National blood supply shortage: will the FDA lift its ban on gay and bisexual donors?
Last week, the Red Cross in the United States announced that the country is currently experiencing a critical blood supply shortage, due to the impacts of the Covid-19 pandemic. LGBTQ activists and more than two dozen members of congress quickly sprang to action and criticized the FDA for its discriminatory donation policies currently active throughout the country.
Sexually active men who have sex with other men are currently banned from donating blood in the United States. If a gay or bisexual man wants to donate his blood, he is legally mandated to abstain from any same-sex activity for a period of three months prior to the donation date.
In the wake of the Red Cross announcement, twenty-two U.S. senators collaborated and wrote a letter to the Food and Drug Administration, as well as the Department of Health and Human Services, recommending the removal of their discriminatory blood donation policies that exclude sexually active gay and bisexual men.
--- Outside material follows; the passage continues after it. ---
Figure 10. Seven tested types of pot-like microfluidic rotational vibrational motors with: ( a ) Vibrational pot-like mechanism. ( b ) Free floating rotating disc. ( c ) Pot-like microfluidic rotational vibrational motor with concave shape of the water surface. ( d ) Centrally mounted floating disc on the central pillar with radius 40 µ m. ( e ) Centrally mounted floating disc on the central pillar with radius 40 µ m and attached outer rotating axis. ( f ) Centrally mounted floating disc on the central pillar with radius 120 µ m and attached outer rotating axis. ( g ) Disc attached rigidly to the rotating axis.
The FDA first imposed this regulation in 1983 during the height of the AIDS pandemic. The Human Rights Campaign, the largest LGBTQ activist group in the United States, says that the continued ban does not reflect the current state of science and “continues to unfairly stigmatize one segment of society.”
In 2015 the policy was amended to allow men engaging in sex with other men to donate if they abstained from such activities for up to one year before donating. Then in 2020, the policy was further revised again to shorten the abstinence period to three months, but considering the advancement in scientific understanding, three months is even unnecessary at this point.
The Center for Disease Control requires all donated blood to be tested for infectious diseases anyway, so even on the off chance that a donation was made that was HIV positive, it would be caught before being administered to another person. Lifting this ban would increase the blood supply available from donors by up to four percent. That’s a whopping 615,300 pints of additional blood per year.
With this crisis of blood supply shortage, we think it’s time the United States joins the ranks of other nations like the United Kingdom and France, who have already removed such discriminatory policies from their practices.